Einiges gibt es nachzulesen und im Video unter https://www.woche-der-umwelt.de/.

Tenor: „Wie wir alle Teil des Problems sind, sind wir auch Teil der Lösung“

Resümee: In den beiden Tagen der Woche der Umwelt 2024 ging es um neue Wege und Kompromisse, Visionen und „Ideenkatalysatoren“, aber auch um intensiven fachlichen Austausch und beim Netzwerken vor allem auch um das „Wir“ – darum, alle mitzunehmen. Denn, so die einhellige Botschaft: „Wie wir alle Teil des Problems sind, sind wir auch Teil der Lösung.“
„Wir sind hier keine Fernsehtalkshow, wir wollen nicht das Interesse der Zuschauer wecken, sondern sehen: Wo bewegen wir uns aufeinander zu?“
so Bundespräsident Frank-Walter Steinmeier.

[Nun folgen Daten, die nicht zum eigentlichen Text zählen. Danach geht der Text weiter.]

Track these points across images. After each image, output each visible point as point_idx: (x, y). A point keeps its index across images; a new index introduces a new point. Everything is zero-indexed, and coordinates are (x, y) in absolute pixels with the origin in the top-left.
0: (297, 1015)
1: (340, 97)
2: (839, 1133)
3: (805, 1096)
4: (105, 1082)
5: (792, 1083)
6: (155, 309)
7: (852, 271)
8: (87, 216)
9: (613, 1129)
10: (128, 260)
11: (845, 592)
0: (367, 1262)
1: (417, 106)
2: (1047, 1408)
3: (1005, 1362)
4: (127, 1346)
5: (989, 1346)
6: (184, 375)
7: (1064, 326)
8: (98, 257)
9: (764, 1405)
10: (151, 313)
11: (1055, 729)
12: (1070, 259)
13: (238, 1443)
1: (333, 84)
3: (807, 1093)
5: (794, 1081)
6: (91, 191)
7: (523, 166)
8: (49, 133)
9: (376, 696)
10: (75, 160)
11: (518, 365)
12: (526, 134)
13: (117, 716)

Dies scheint aus Sicht der Autorin den Veranstaltern, dem Bundespräsidenten und der Deutschen Bundesstiftung Umwelt, gelungen zu sein.

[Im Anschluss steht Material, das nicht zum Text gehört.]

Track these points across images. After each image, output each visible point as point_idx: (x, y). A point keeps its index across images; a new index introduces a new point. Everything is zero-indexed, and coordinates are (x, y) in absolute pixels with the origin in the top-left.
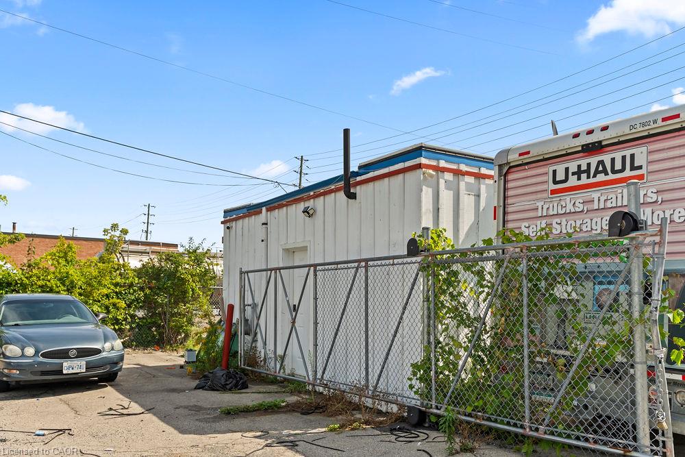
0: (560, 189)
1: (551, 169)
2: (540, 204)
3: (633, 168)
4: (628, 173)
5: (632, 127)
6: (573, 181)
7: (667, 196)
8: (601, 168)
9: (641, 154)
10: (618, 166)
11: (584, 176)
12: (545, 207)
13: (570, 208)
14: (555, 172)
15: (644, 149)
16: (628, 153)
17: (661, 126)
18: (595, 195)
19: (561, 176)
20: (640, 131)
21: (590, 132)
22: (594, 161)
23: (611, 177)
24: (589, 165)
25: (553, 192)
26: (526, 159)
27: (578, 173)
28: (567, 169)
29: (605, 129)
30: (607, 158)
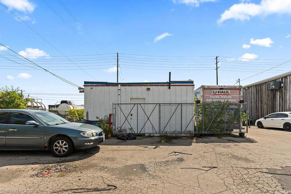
0: (215, 94)
1: (213, 91)
2: (211, 96)
3: (228, 93)
4: (227, 94)
5: (229, 87)
6: (217, 93)
7: (233, 98)
8: (222, 92)
9: (229, 91)
10: (225, 92)
11: (219, 93)
12: (212, 97)
13: (217, 97)
14: (214, 91)
15: (230, 90)
16: (227, 91)
17: (233, 88)
18: (222, 96)
19: (215, 92)
20: (230, 88)
21: (222, 86)
22: (221, 91)
23: (224, 94)
24: (220, 91)
25: (213, 94)
26: (208, 88)
27: (218, 92)
28: (216, 91)
29: (224, 86)
30: (224, 91)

Hier nur einige der Schlussfolgerungen aus zwei Tagen Woche der Umwelt im Schlosspark von Bellevue: „Wir müssen darüber reden, wie wir Leute motivieren, es ist alles eine Frage der Kommunikation“, „die Klimawende braucht uns junge Menschen als Mutmacher, es lohnt sich also, die politischen Rahmenbedingungen für unsere Zukunft zu setzen“, „auf der Woche der Umwelt kommt man mit vielen wichtigen Fachleuten und Kollegen ins Gespräch und direkt zum Punkt – und so zu neuen Ansätzen und Ideen“, so der Tenor vieler Gäste und Aussteller.

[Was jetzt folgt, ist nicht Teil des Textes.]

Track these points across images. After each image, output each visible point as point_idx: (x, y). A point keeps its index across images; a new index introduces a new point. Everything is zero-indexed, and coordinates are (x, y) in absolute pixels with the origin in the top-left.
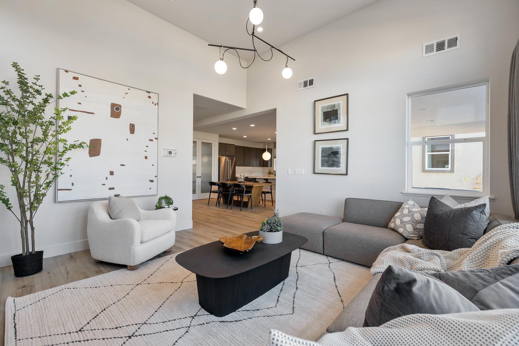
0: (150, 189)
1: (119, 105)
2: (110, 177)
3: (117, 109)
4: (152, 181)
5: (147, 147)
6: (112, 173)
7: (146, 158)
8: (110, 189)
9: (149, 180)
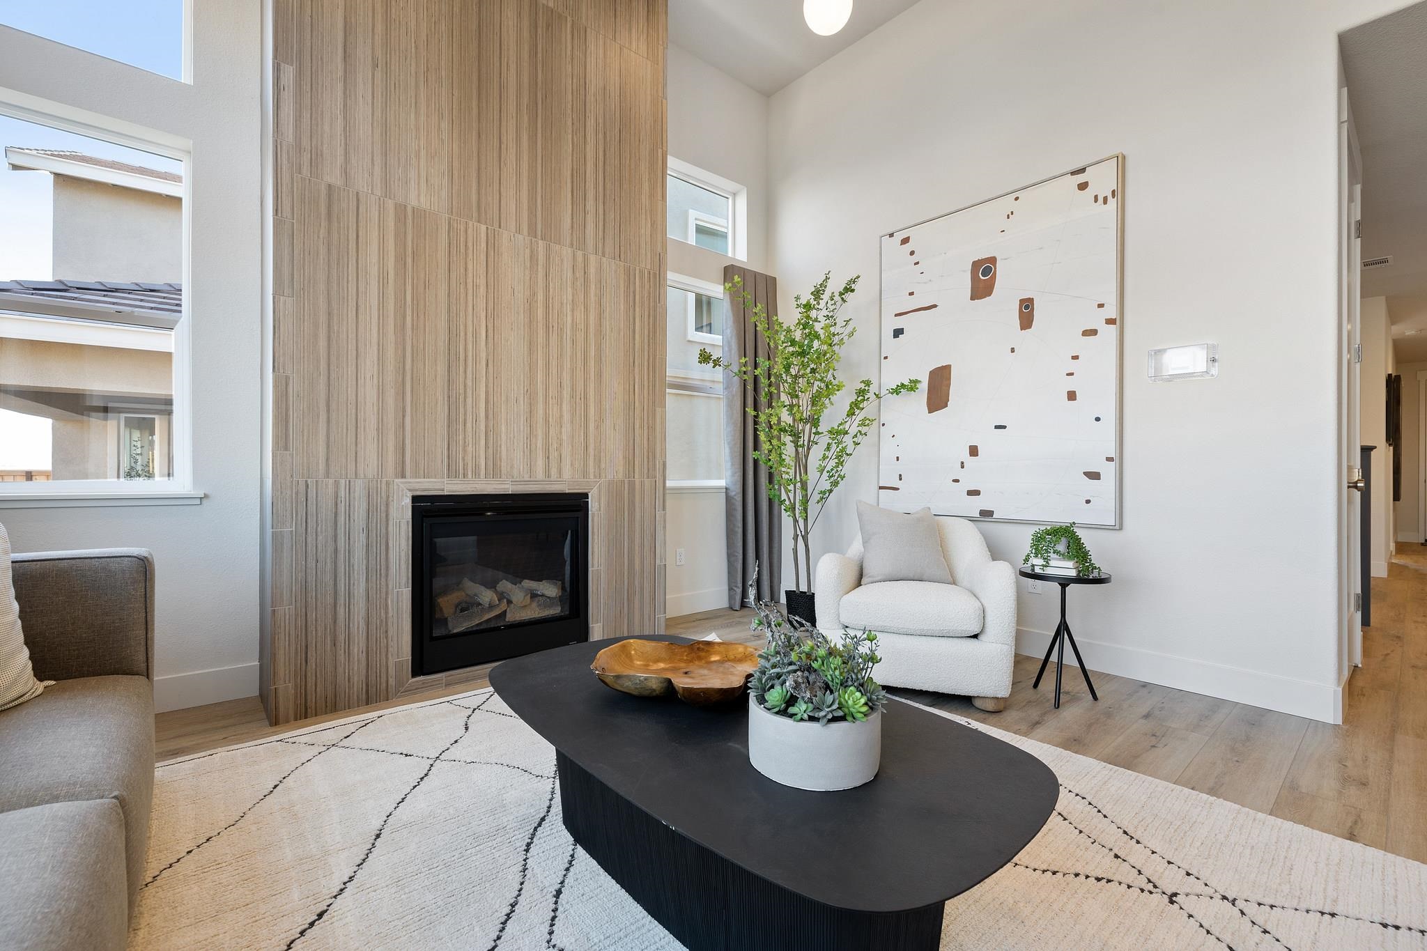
0: (1088, 502)
1: (991, 257)
2: (970, 461)
3: (987, 271)
4: (1094, 476)
5: (1075, 358)
6: (974, 451)
7: (1072, 396)
8: (970, 493)
9: (1085, 473)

Durch die Brille des diesjährigen Themas der Europäischen Woche der Abfallvermeidung – Vermeidung von Lebensmittelabfällen – betrachtet, war auch der Input vieler Aussteller sehr spannend: Wie ist der aktuelle Stand nachhaltiger Agrarwirtschaft und wie können etwa auch sogenannte Missfits genutzt werden, also Obst und Gemüse, deren Aussehen nicht der Norm entspricht; oder auch die Hinweisschildchen auf Fakewürsten und Fakegemüse zu den versteckten, aber eigentlichen Kosten von Lebensmitteln am Stand der Neumarkter Lammsbräu KG und der Technischen Hochschule Nürnberg Georg Simon Ohm – unter Berücksichtigung von Energie, Emissionen und Landnutzungsänderung. Und um das Thema Lebensmittel und Lösungsansätze gegen die Verschwendung von Lebensmitteln geht es ja auch bei der diesjährigen Europäischen Woche der Abfallvermeidung vom 16. bis 24. November.